© Copyright – 2022 – Athletics Illustrated Houston Nairobi, we have a problem.
It appears that the World Anti-doping Agency (WADA) made the right decision to put Kenya on the Category-A doping watch list. The country has the most athletes banned in the entire world, save for Russia, which has a blanket ban due to proven systematic doping. Between 60 and 70 athletes are currently suspended in the sport of athletics alone. You can add two more Kenyans to the list as of today. When will it end?
Tampering and Triamcinolone
After extensive investigations, the Athletics Integrity Unit (AIU), has provisionally suspended two Kenyan marathoners – Diana Kipyokei and Betty Wilson Lempus. The AIU has charged them with various breaches of the World Athletics Anti-doping Rules (ADR). These alleged anti-doping rule violations stem from probes into the information provided by the athletes to explain Adverse Analytical Findings (AAF) for metabolites of triamcinolone acetonide in samples they provided during in-competition tests in 2021.
Both athletes were questioned about their AAF, and their respective explanations (including supporting documentation) were subjected to a detailed investigation by the AIU, with vital assistance from the Anti-Doping Agency of Kenya (ADAK).
Ultimately, the AIU’s findings led to the charges being announced today.
The AAF are part of a growing trend with the usage of triamcinolone, which is a glucocorticoid used to treat skin diseases, allergies, rheumatic disorders, and asthma, as well as COPD.
Performances
The 28-year-old Kipyokei has run the marathon as fast as 2:22:06, which she accomplished in 2020 at the Istanbul Marathon. She has also run 2:22:07 at the marathon in Ljubljana, Slovakia in 2019. She is the winner of the 2021 B.A.A. Boston Marathon, which she finished in the time of 2:24:45.

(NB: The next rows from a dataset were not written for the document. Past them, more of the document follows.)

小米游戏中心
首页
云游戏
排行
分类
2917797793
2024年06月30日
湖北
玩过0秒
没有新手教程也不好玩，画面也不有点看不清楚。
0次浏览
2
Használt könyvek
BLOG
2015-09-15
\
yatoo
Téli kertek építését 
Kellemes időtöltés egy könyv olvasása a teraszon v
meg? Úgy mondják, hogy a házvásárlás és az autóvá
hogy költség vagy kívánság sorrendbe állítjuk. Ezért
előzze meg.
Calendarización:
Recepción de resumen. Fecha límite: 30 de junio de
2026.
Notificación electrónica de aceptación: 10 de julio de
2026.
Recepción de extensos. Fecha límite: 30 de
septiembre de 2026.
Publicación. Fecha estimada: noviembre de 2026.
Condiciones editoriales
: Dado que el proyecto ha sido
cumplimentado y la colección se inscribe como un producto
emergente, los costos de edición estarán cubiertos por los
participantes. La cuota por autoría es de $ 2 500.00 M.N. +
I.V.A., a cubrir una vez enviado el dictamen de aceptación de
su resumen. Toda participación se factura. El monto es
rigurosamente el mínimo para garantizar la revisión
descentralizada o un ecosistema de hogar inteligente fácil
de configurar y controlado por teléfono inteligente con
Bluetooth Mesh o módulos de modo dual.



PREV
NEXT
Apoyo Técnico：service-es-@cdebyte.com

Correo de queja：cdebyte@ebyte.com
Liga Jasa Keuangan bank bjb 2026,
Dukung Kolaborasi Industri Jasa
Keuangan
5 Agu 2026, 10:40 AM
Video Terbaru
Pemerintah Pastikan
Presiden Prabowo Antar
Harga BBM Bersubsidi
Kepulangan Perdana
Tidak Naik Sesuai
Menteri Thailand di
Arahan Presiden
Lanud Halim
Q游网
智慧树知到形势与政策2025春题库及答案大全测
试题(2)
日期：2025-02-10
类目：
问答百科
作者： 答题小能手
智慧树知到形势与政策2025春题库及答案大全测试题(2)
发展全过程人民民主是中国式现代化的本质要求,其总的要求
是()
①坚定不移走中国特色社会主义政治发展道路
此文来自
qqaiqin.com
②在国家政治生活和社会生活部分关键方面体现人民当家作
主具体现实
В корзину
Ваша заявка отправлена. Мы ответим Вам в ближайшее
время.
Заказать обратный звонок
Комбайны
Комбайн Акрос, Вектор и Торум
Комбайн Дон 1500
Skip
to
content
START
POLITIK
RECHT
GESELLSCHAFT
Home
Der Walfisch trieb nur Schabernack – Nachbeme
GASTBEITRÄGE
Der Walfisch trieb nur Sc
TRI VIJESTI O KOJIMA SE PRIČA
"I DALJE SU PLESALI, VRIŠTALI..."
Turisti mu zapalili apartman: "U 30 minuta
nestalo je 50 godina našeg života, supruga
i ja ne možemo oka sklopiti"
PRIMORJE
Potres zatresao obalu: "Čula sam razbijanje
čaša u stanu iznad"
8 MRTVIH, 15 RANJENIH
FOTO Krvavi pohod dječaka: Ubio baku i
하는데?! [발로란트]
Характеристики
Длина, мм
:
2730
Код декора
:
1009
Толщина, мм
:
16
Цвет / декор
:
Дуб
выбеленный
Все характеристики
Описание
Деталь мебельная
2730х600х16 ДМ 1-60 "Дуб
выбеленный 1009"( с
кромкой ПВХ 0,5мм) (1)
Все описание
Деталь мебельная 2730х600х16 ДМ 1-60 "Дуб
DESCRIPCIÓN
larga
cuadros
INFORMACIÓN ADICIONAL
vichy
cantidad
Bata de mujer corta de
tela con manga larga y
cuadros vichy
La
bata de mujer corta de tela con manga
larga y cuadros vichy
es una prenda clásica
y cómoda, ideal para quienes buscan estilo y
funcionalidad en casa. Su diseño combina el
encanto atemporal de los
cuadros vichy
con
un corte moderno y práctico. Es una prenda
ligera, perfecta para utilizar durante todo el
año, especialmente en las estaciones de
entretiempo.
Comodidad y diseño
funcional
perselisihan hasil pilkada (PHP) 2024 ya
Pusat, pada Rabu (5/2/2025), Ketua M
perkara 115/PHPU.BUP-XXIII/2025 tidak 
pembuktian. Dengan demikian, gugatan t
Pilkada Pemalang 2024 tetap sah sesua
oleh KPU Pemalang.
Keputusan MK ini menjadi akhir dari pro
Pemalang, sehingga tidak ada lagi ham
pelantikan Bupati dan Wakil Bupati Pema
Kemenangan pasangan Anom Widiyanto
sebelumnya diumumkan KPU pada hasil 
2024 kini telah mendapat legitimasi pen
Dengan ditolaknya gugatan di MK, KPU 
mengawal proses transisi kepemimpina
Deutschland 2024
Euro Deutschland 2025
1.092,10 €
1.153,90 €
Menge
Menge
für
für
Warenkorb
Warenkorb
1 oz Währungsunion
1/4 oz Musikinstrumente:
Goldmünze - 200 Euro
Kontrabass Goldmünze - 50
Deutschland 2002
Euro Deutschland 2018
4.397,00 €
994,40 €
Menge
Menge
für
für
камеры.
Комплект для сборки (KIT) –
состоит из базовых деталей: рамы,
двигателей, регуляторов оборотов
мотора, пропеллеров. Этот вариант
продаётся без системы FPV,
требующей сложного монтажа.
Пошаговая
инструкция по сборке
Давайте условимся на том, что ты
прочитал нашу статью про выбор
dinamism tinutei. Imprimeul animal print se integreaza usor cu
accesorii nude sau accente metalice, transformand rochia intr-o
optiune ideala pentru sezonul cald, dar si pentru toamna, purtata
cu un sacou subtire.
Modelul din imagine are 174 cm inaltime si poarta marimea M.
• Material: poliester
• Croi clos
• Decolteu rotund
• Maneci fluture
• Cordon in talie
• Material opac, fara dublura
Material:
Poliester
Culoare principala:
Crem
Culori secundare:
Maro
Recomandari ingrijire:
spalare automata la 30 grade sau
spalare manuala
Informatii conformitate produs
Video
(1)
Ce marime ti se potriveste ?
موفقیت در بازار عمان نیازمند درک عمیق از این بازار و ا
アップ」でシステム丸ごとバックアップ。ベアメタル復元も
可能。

Lempus clocked a personal best in 2018 with her Shanghai performance of 2:23:40. The 29-year-old in May last year clocked a 2:24:16 in Prague. One red flag moment may be her jump from being a 1:12 to 1:14 half-marathon runner in 2015 and 2016 and a 1:09 – 1:10 after that, to becoming a world-class performer at 1:05:46 during the 2021 Paris Half Marathon.
Solution
If World Athletics is not interested in giving Athletics Kenya a blanket ban (until further notice), the other more complex fix would be to begin to institute a punishment of eight years on the first go as well as removing an athlete’s entire history from the record books once both A and B samples test positive and an appeal is heard.
Although seeking the return of prize money is a novel concept, acquiring the money back is likely near impossible. Additionally, any coach that has athletes that test positive for performance-enhancing drugs three times should be banned. Perhaps agents who have athletes test positive multiple times should serve a suspension or pay a fine.
Big race events could stop inviting Kenyan athletes to their races until they learn to clean up their act. This will hit them where it hurts, as they are taking money out of the pockets of clean athletes every time that they cheat.